Обычно я сторонился русской общины и сознательно выбрал Пасадену для жизни и работы, но иногда хотелось окунуться в атмосферу чего-то знакомого и родного. Приятно выйти из объятий застоявшегося аромата подкопченной скумбрии и шпика на бульвар и ощутить запах иного мира. Порой мне казалось, что эти магазины специально делают похожими на гастрономы из восьмидесятых, чтобы любой русский эмигрант мог зайти в него и точно вспомнить, от чего он отказался и откуда сбежал. Не хватало только очередей, хотя перед русскими праздниками типа Нового года или Пасхи здесь всегда толпился народ, ностальгирующий по былому с почтенного расстояния.

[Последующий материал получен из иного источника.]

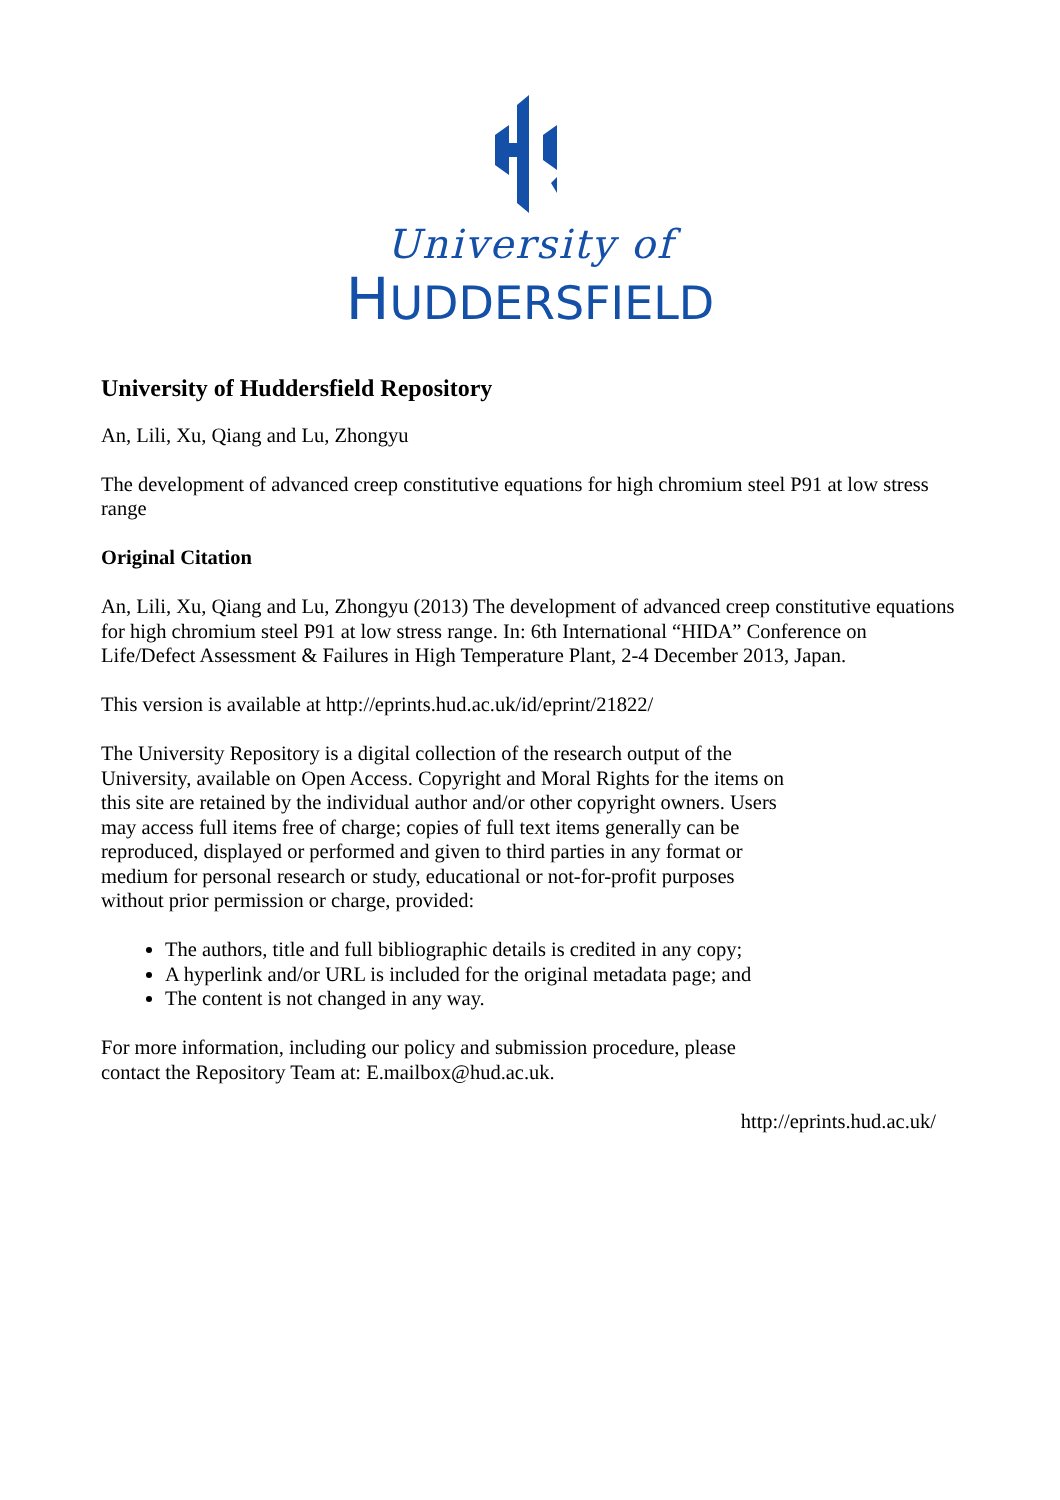University of
HUDDERSFIELD
University of Huddersfield Repository
An, Lili, Xu, Qiang and Lu, Zhongyu
The development of advanced creep constitutive equations for high chromium steel P91 at low stress range
Original Citation
An, Lili, Xu, Qiang and Lu, Zhongyu (2013) The development of advanced creep constitutive equations for high chromium steel P91 at low stress range. In: 6th International “HIDA” Conference on Life/Defect Assessment & Failures in High Temperature Plant, 2-4 December 2013, Japan.
This version is available at http://eprints.hud.ac.uk/id/eprint/21822/
The University Repository is a digital collection of the research output of the University, available on Open Access. Copyright and Moral Rights for the items on this site are retained by the individual author and/or other copyright owners. Users may access full items free of charge; copies of full text items generally can be reproduced, displayed or performed and given to third parties in any format or medium for personal research or study, educational or not-for-profit purposes without prior permission or charge, provided:
The authors, title and full bibliographic details is credited in any copy;
A hyperlink and/or URL is included for the original metadata page; and
The content is not changed in any way.
For more information, including our policy and submission procedure, please contact the Repository Team at: E.mailbox@hud.ac.uk.
http://eprints.hud.ac.uk/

Вернувшись домой, я обнаружил, что машина Алисы припаркована перед гаражом. Света в доме не было, но пока он и не требовался: часы показывали около четырех вечера. Я не стал подниматься наверх, чтобы заглянуть на задний двор, а направился сразу в столовую разгрузить покупки. Легкий ужин, освежающий душ – и я вновь уселся за верстак, склонившись над почти готовой тростью. Сегодня планировал нанести на маленькую птичку позолоту, после чего нужно было сделать глаза из уже заготовленных стекляшек и покрыть изделие лаком.
Глава 21
Патрик, Октябрь
Патрик Гассмано уже неделю не выходил из дома. Ему никто не звонил, а сам он не хотел ни шумных компаний, ни приятельских встреч в тихом баре. Рабочий телефон лежал на тумбочке с извлеченной батареей, а сим-карта была приклеена к поверхности скотчем, чтобы случайно не потерялась во время уборки. Единственным человеком за последнее время, с которым Гассмано понравилось болтать и который не винил его в том, что он так и не смог прижать ублюдка по прозвищу Октябрь, был Адам. У Патрика была идея, вымученная им в то время, когда он готов был лезть на стены от собственного бессилия. Теперь дело за реализацией. Это должно сработать… Остальное он давно отмел или проверил. Теперь он мог только ждать и надеяться.
У Адама Ласки тоже не было улыбки, но, хотя так говорят почти про всех русских, в большинстве своем угрюмых и не очень-то жизнерадостных людей, Ласка оказался совсем не типичным представителем славянской общины. Конечно, Патрик понимал, что мог и ошибаться на его счет, однако видел в Адаме что-то такое, что его притягивало. Он был открыт и умел слушать так, словно они с Гассмано знакомы целую вечность.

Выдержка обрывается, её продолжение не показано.